Opportunities at Scale — Trading Problem Sets
This isn’t a finished essay by any means. It’s an in-progress record of the problem I’m dancing with, and the paradigms I’m cuddling with. But first some history.
At Flextrip (travel startup 2011–2012) we were tiny but already playing around with Chef and Chef clones (Rubber https://github.com/rubber/rubber) as a way of automating our deployments — talk about premature optimization. I also played around with Vagrant as a way of trying to reduce disconnect being Prod and Dev environments during freelance work but the word DevOps never touched my lips.
When I worked on Data Science at SITA (2013) we were a 60 year old Airline owned tech services company that offered mostly enterprise data warehouse appliances for airport operations, reservation systems (still half on TPF mainframes) for Airlines, and Enterprise Service busses for the entire aerospace industry. The data and the traffic were at-scale (petabytes of data and 10 Gbps of throughput of actual messages), the lingua franca was Java and MVC Spring was the hot new thing for a lot of our products. But we were also working on all the new startup inspired open source projects/paradigms like Cassandra, Hazelcast, NOSQL and we were embarking upon development of data streaming, event driven architectures. But ultimately the tooling for data science had not reached the level of ease and maturity it has today. I was using SciRuby, and R to try to build streaming ingestion to feed a Monte Carlo simulation that exported coefficients to a curve fit model estimations of passenger volumes and locations in an airport. MLaaS was still a ways off and we weren’t talking about FaaS or Serverless, and the closest we came to Docker was designing VM deployment architectures.

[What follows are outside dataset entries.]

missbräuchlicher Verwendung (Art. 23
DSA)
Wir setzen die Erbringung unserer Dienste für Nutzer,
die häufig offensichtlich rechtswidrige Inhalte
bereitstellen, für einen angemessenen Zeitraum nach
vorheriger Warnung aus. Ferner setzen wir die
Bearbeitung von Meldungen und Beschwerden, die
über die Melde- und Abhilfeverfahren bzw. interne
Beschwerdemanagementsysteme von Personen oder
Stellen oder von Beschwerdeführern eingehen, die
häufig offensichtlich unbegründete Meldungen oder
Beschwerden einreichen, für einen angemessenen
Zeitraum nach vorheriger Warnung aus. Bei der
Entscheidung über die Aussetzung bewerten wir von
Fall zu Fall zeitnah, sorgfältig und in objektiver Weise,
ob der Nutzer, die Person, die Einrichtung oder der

At HP Travel (2014–2015) the scale was even bigger but we were mostly supporting legacy appliances hosted in a 3rd Party On Prem Data center (emulated mainframe software). Pieces of modern architecture beginning to show up in applications all across the org but these were being designed with the REST/MVC paradigm and very little attention was being paid to the performance, cost and organization efficiencies on offer from Public Cloud vendors. One area where we began to move towards today’s paradigms is by deploying Kafka as messaging system to provide as close to immediately consistent primary/replica architecture as we could for Airline Availability servers (the database that tells selling systems what price levels different products should be sold for to maximize revenue on a flight).
At Airhelp our Architecture choices were almost primarily driven by Devops culture but it was still a major struggle to get everyone on-board with the benefits of docker, docker orchestration tools (like Kubernetes), and serverless / FaaS technologies.